Alejada de mí entonces, la idea de prescribir el cierre de iglesias,
la supresión de misas, el abandono del gesto de paz durante la
Eucaristía, la imposición de este o aquel modo de comunión considerado
más higiénico (dicho esto, ¡cada uno podrá hacer como quiera!), porque una iglesia no es un lugar de riesgo, sino un lugar de salvación.
Es un espacio donde acogemos a Aquel que es Vida, Jesucristo, y donde, a
través de Él, con Él y en Él, aprendemos juntos a vivir. Una iglesia
debe seguir siendo lo que es: ¡un lugar de esperanza!

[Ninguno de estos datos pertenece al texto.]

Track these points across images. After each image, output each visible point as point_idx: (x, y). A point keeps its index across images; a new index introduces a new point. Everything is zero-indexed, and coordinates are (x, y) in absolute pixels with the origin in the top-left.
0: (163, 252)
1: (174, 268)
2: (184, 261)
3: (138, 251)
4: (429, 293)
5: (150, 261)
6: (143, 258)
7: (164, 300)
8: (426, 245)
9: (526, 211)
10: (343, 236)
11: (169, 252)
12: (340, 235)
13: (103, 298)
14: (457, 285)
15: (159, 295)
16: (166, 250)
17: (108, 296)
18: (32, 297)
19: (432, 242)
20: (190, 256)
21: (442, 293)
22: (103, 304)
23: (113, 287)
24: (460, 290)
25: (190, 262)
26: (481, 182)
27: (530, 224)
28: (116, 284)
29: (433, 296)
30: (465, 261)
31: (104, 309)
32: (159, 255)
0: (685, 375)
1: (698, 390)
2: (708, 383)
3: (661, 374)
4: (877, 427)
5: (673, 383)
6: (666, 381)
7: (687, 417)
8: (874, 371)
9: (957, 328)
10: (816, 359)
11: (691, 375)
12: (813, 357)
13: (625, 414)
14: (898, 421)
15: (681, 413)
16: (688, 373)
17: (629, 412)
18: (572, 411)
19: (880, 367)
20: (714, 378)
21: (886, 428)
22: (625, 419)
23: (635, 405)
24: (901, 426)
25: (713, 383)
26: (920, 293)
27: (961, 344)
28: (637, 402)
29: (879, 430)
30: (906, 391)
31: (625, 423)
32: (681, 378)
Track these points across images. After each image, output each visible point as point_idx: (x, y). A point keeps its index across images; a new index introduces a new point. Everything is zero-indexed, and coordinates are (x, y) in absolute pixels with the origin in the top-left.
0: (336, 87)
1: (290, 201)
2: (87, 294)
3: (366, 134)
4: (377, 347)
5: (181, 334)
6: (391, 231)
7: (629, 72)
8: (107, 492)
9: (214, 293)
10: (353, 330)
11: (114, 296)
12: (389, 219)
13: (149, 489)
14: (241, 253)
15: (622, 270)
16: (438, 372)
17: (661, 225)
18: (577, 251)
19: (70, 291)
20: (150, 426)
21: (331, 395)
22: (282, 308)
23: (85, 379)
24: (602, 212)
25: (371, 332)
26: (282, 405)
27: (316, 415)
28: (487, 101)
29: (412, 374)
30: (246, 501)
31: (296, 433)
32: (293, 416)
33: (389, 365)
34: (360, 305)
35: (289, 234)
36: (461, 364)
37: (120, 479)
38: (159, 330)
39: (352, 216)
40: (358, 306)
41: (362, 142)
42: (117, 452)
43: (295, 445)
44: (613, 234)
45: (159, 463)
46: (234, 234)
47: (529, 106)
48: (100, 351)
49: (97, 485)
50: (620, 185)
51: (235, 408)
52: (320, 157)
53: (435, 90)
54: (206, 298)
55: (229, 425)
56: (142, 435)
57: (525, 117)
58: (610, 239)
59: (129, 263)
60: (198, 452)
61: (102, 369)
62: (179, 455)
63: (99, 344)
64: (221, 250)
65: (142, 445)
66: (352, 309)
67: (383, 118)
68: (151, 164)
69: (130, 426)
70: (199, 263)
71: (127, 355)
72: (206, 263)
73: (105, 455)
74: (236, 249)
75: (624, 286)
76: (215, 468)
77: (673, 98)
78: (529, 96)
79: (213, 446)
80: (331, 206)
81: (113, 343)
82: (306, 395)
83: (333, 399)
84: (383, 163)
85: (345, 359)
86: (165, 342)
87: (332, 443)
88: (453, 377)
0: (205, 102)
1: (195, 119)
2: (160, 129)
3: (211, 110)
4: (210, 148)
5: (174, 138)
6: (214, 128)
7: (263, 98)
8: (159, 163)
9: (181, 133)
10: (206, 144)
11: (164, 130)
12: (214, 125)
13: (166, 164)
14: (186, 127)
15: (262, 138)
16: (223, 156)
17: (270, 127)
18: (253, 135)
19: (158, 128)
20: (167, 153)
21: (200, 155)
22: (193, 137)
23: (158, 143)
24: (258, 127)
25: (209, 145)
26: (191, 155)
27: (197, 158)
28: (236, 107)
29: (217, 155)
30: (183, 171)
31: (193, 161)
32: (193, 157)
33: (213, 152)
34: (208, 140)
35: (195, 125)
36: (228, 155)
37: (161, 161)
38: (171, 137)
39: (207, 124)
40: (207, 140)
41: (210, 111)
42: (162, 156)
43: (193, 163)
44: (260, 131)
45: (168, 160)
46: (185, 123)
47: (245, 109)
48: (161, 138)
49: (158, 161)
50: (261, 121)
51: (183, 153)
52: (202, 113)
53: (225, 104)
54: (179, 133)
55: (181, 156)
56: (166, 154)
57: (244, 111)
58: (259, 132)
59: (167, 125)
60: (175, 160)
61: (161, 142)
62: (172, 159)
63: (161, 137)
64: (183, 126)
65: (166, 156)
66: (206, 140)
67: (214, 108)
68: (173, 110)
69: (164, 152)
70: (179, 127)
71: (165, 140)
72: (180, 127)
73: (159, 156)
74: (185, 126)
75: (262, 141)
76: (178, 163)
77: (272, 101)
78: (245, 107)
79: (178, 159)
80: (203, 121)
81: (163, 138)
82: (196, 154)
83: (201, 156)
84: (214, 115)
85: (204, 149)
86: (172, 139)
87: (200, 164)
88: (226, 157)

¿Deberíamos sellar a piedra y lodo nuestras casas?  ¿Deberíamos
saquear el supermercado del barrio y acumular reservas para prepararnos
para un asedio? ¡No! Pues un cristiano no teme a la muerte. Es
consciente de que es mortal, pero sabe en quién ha puesto su confianza.
Cree en Jesús, que le afirma: « Yo soy la resurrección y la vida; quien
cree en Mí, aunque muera, revivirá. Y todo viviente y creyente en Mí, no
morirá jamás » (Juan 11, 25-26).  Él se sabe habitado y animado por el «
Espíritu de Aquel que resucitó a Cristo de entre los muertos » (Romanos
8, 11).


Además, un cristiano no se pertenece a sí mismo, su vida está
entregada, porque sigue a Jesús, quien enseña: « Quien quiere salvar su
vida, la perderá, y quien pierde su vida a causa de Mí y del Evangelio,
la salvará » (Marcos 8, 35). Ciertamente, el cristiano no se expone
innecesariamente, pero tampoco trata de preservarse.  Siguiendo a su
Maestro y Señor crucificado, el cristiano aprende a entregarse
generosamente al servicio de sus hermanos más frágiles, desde la
perspectiva de la vida eterna.


Entonces, ¡no cedamos ante la epidemia del miedo! ¡No seamos muertos vivientes! Como diría el Papa Francisco: ¡no os dejéis robar vuestra esperanza!